America’s legacy of racism and racial injustice has been and continues to be a fundamental obstacle to workers’ efforts to act together to build better lives for all of us. Racism has always been a key tactic of employers seeking to divide us. But we also have an ugly history of racism in our own movement. Yet at the same time the labor movement has a proud history of standing for racial and economic justice. When we have embraced our better selves we have always emerged stronger in every sense. And whenever we have succumbed to the temptation to see some working people as better than others, we have always ended up weaker.
Today, in the face of dramatically increasing economic inequality, decreasing union density and growing instability for the majority of Americans, the need for all workers to strengthen common interests in achieving economic justice is clear. At the same time our different experiences organized around race, gender identity, ethnicity, disability and sexual orientation often challenge and complicate this shared experience. If we are to succeed as a movement, the full range of working peoples’ voices must be heard in the internal processes of our movement. To be able to stand together we have to understand where all of us are coming from.
To understand how important this is, consider the issue of jobs. We fight for full employment. White unemployment is 4.9%—which is not good enough. But black unemployment is 10.3%, higher than it ever got for whites in the entire economic crisis. To stand together on jobs, we have to hear from each other about the different experiences we live.
Or consider the criminal justice system. The growing movement for racial justice around these issues is greater than anything we’ve seen since the Civil Rights era. It is a movement responding to facts—African Americans make up 13% of our population, but 38% of the incarcerated. We incarcerate a greater percentage of our people than any other developed country. Young black males are 21 times more likely to be killed by law enforcement than young white males. Those who suffer are our members and our members’ children. The labor movement must respond. How can we do so unless the experience of all union members is heard in the conversation?
The demand for racial justice cannot be divorced from the fight for economic justice, and the fight for economic justice cannot be pursued without considering educational equity. It is no secret that communities of color continue to face higher unemployment rates, lower wages, job discrimination and more economic insecurity—one consequences of which is more encounters with the criminal justice system. Negative encounters with our criminal justice system have long-lasting impacts on families and their surrounding communities, and they harm our efforts to create shared prosperity for all.
Movements like #BlackLivesMatters, Not1More, Fight for $15 and Not Your Model Minority have shown tremendous courage in tackling these issues, which many in this country want to ignore. We in the labor movement should stand with them as partners, allies and fellow community members. Their fight is our fight.
We still live in a world divided in many ways by color lines. At the same time working people share a common experience of falling wages and rising economic insecurity. To build a different, better economy we need power that can only come from unity and unity has to begin with having all our voices be heard, on all sides of those color lines. We have to start by acknowledging our own shortcomings and honestly addressing issues that are faced by the communities in which our members live—both the problems and the solutions. We have to find a way to see with each other’s eyes, and address the facts and realities.

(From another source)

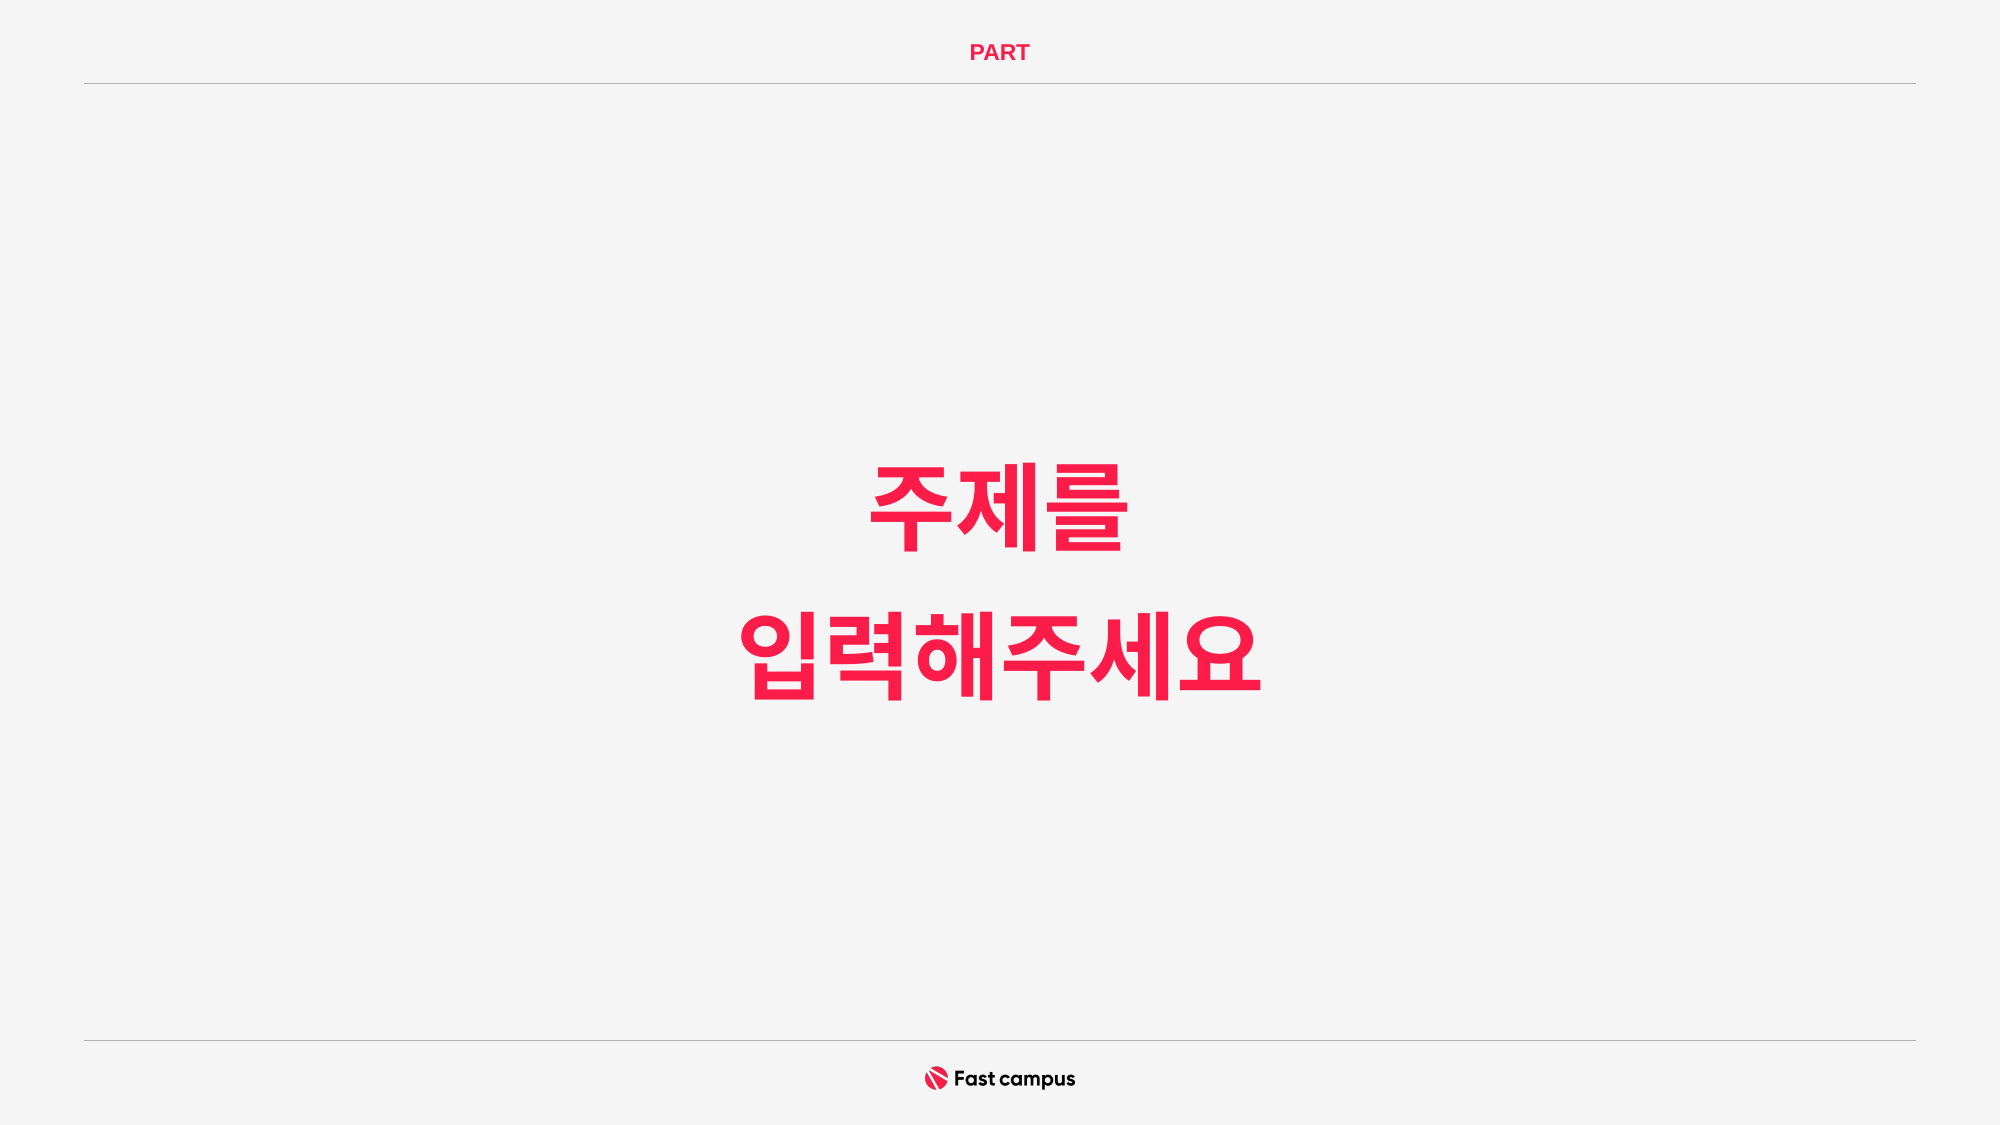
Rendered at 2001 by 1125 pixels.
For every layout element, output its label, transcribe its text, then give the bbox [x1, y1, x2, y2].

The fight against racism is about whom we choose to be. And it is about whether working people will be able stand together and raise wages in the America of the 21st century.
To that end, it is time for a frank and thoughtful discussion on racial inequality and its economic impact—starting first in the house of labor. Over the next year, the AFL-CIO will launch a Labor Commission on Racial and Economic Justice, comprising members of the AFL-CIO’s Executive Council, which will facilitate a broad conversation with local labor leaders around racial and economic disparities and institutional biases, and identify ways to become more inclusive as the new entrants to the labor force diversify.
Over the next year, the Labor Commission will engage in six to eight labor discussions around the country, addressing racial and economic issues impacting the labor movement and offering recommendations for change. Participants in the process will include local labor leaders, constituency groups and young workers. The commission will be assisted by an advisory council made up of experts.
The commission will attempt to create a safe, structured and constructive opportunity for local union leaders to discuss issues pertaining to the persistence of racial injustice today in the workforce and in their communities, and to ensure that the voices of all working people in the labor movement are heard. The results of the commission will lead to reports and tools to transform how we think about racial justice issues, and to providing the tools to support these discussions at the city and state levels.